Gillette Pakistan Formally Applies for Delisting as P&G Shifts to Distributor Model

KARACHI: Gillette Pakistan Limited has formally applied to the Pakistan Stock Exchange (PSX) for delisting and approval to purchase shares held by minority shareholders, following its parent company Procter & Gamble’s (P&G) decision to restructure its operations in Pakistan.

According to a notice issued to the exchange on Thursday, P&G’s subsidiary SABV, which owns 91.72% of Gillette Pakistan’s shareholding, has initiated the buyback process to acquire the remaining 8.28% shares — equivalent to 2,638,059 shares — from minority shareholders at a minimum price of Rs216.49 per share, determined under Regulation 5.14.1 of the PSX Rulebook.

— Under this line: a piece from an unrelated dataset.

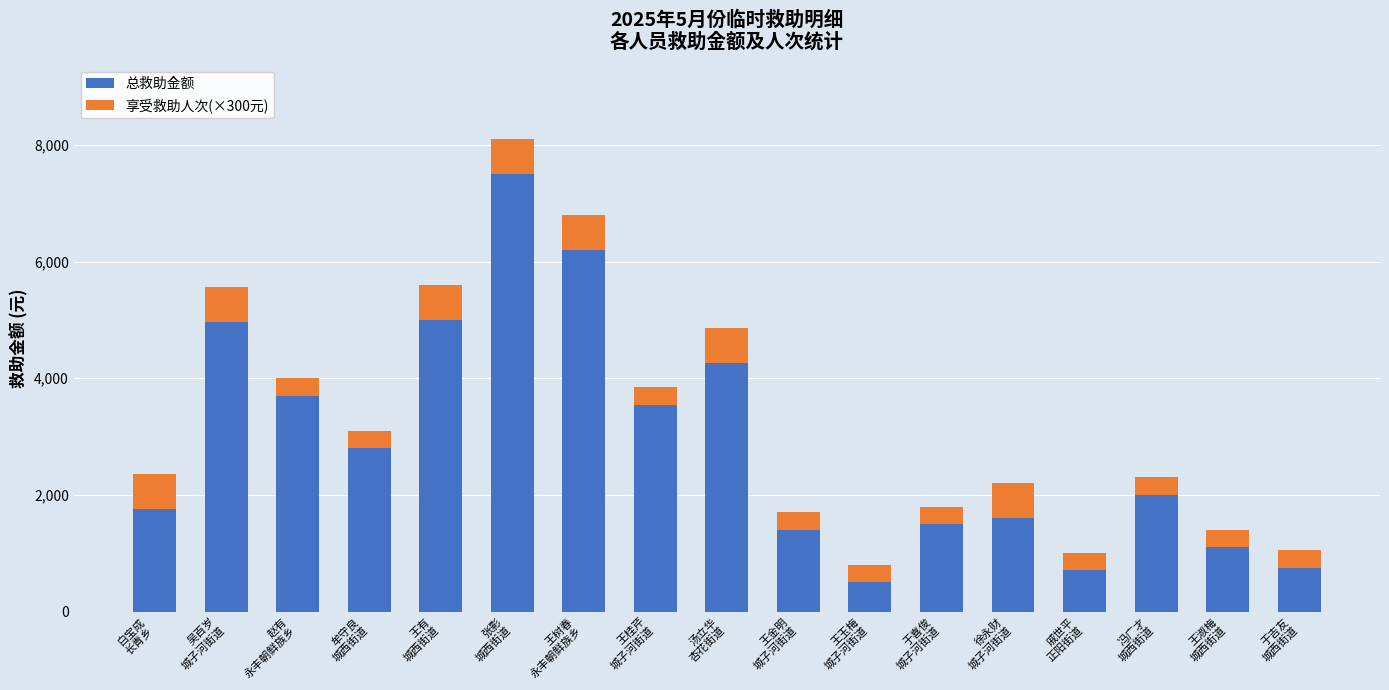

What is the sum of all 总救助金额 values?

49300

“The proposed delisting is a consequence of P&G’s global efforts to accelerate growth and value creation,” the notice stated. “The company has decided to shift its business and operating model in Pakistan and transition to a third-party distributor model to continue to serve consumers.”

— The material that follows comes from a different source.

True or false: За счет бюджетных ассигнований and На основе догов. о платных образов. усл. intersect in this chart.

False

As part of this transition, Gillette Pakistan will wind down its manufacturing and commercial operations, making its continued listing on the PSX inconsistent with P&G’s global business strategy. Arif Habib Limited has been appointed as the purchase agent for the delisting process.

Gillette Pakistan’s authorised share capital stands at Rs400 million, divided into 40 million ordinary shares of Rs10 each, with 31.87 million shares issued and fully paid-up.